═══ Provided material

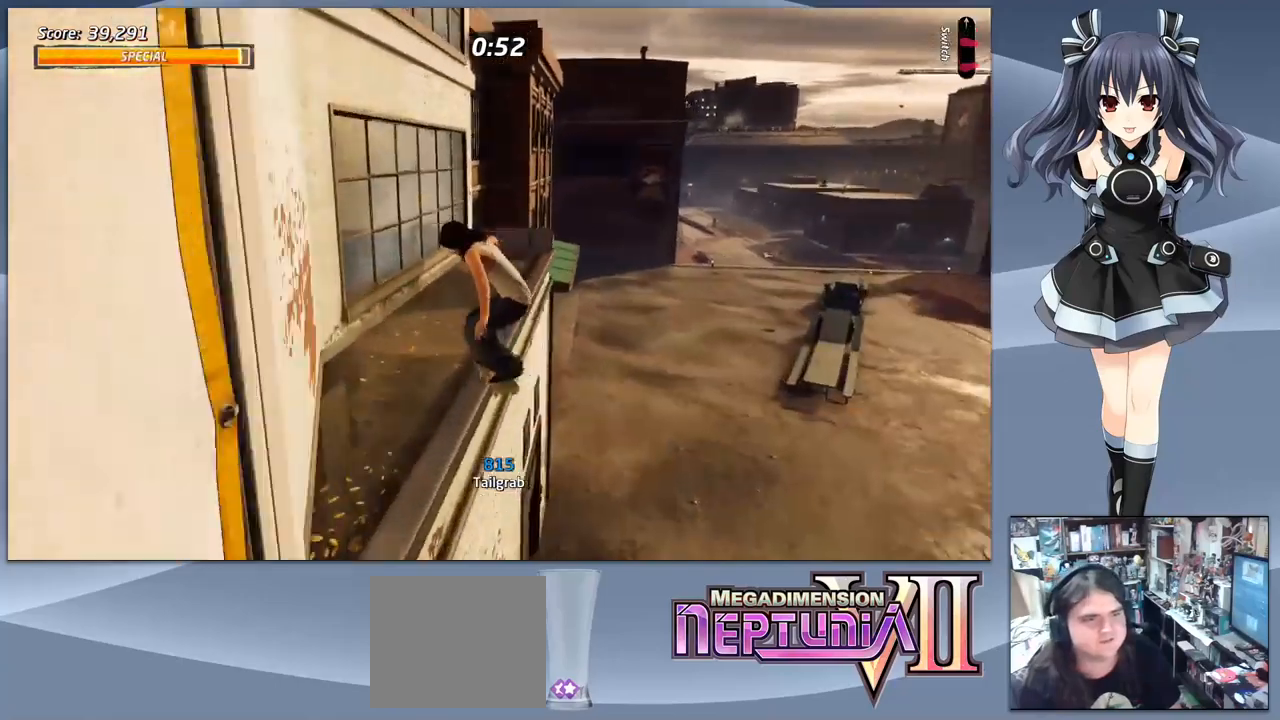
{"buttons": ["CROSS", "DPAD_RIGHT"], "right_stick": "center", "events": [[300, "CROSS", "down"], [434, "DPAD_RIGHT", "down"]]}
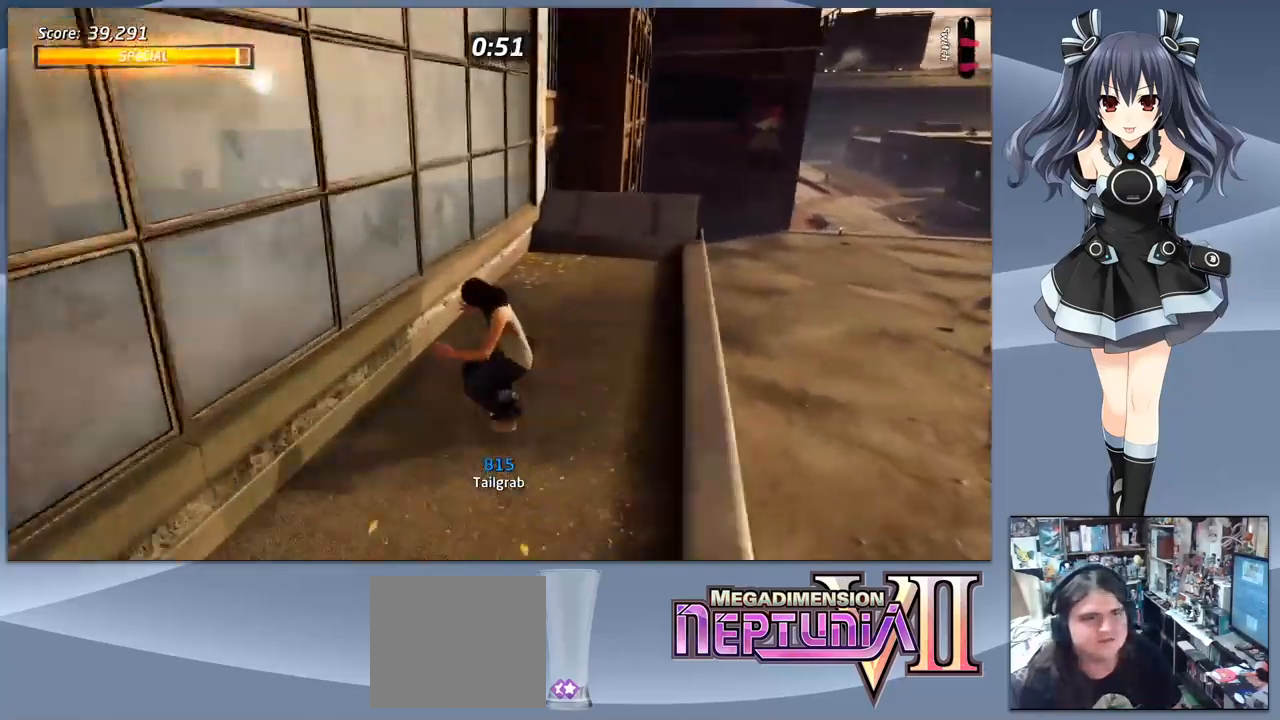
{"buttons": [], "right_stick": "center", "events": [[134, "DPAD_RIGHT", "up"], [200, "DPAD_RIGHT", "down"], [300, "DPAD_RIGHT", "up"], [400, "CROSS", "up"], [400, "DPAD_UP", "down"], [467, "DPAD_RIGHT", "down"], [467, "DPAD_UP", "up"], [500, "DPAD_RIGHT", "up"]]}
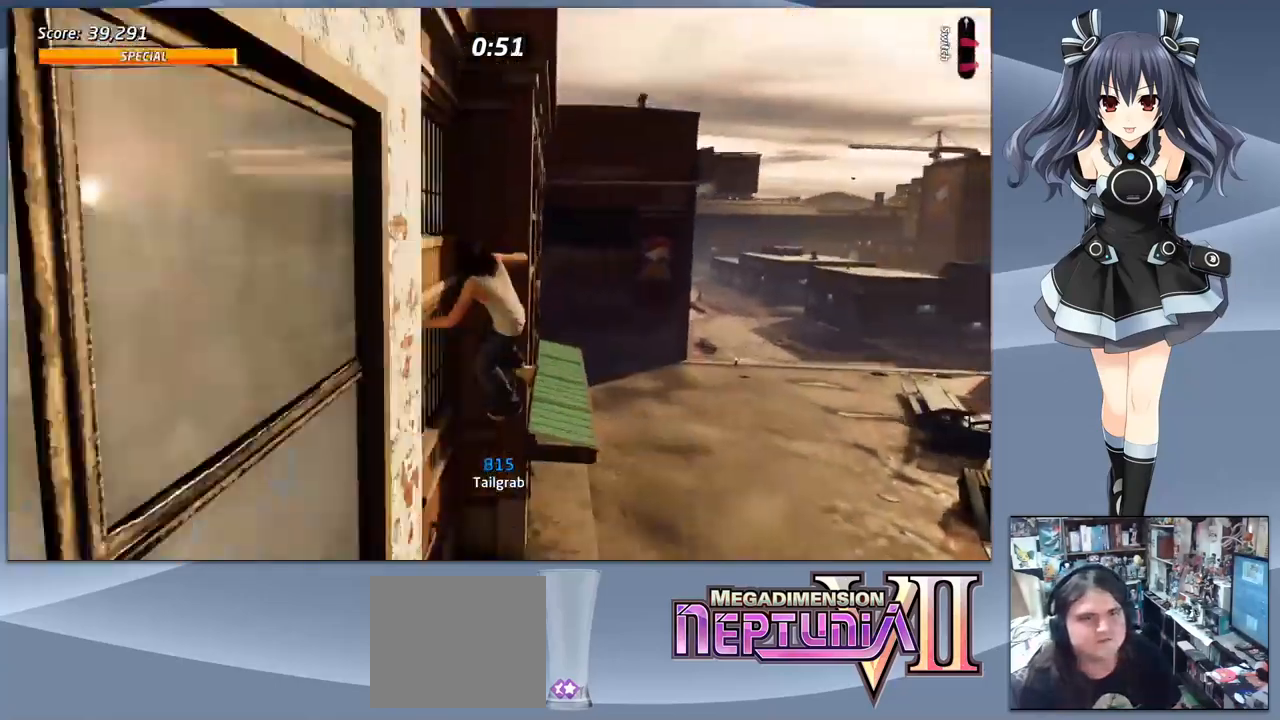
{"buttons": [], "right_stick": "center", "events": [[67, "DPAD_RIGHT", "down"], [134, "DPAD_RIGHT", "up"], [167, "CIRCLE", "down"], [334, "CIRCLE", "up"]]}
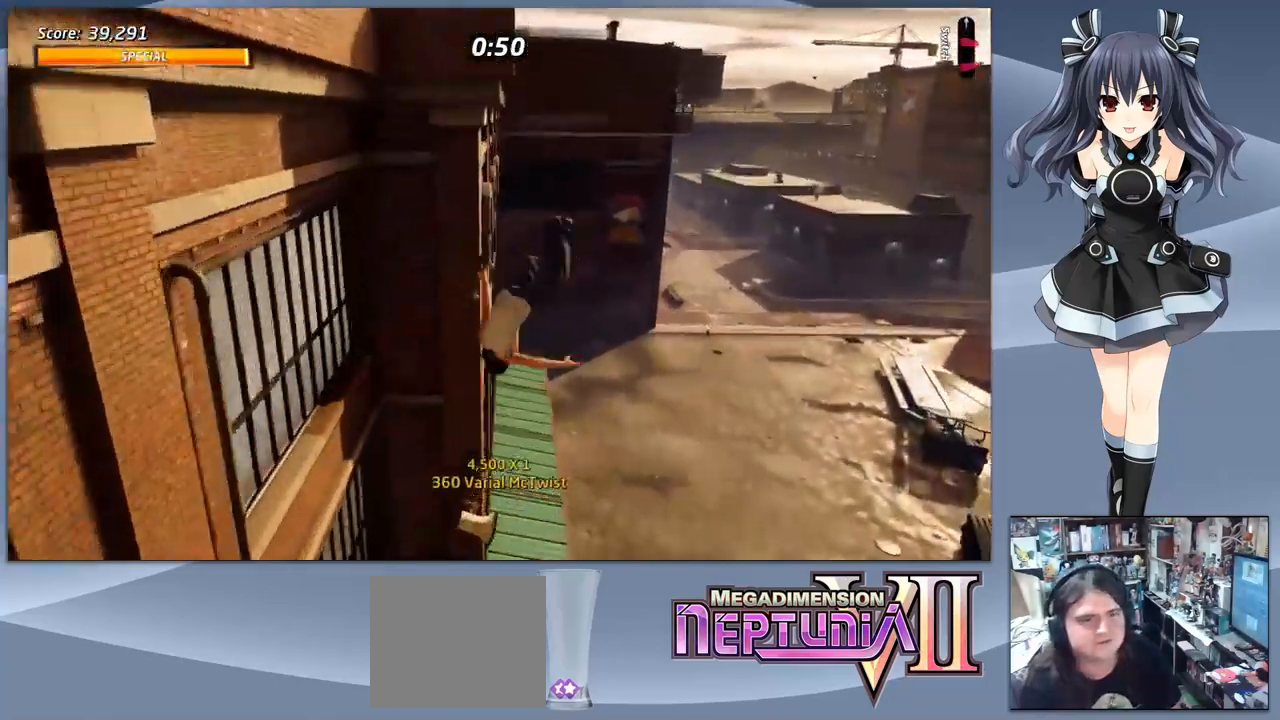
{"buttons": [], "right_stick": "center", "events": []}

══════

Problem requirements
In the lines above, find the word "down" and copy each line that contains it.

The answer
{"buttons": ["CROSS", "DPAD_RIGHT"], "right_stick": "center", "events": [[300, "CROSS", "down"], [434, "DPAD_RIGHT", "down"]]}
{"buttons": [], "right_stick": "center", "events": [[134, "DPAD_RIGHT", "up"], [200, "DPAD_RIGHT", "down"], [300, "DPAD_RIGHT", "up"], [400, "CROSS", "up"], [400, "DPAD_UP", "down"], [467, "DPAD_RIGHT", "down"], [467, "DPAD_UP", "up"], [500, "DPAD_RIGHT", "up"]]}
{"buttons": [], "right_stick": "center", "events": [[67, "DPAD_RIGHT", "down"], [134, "DPAD_RIGHT", "up"], [167, "CIRCLE", "down"], [334, "CIRCLE", "up"]]}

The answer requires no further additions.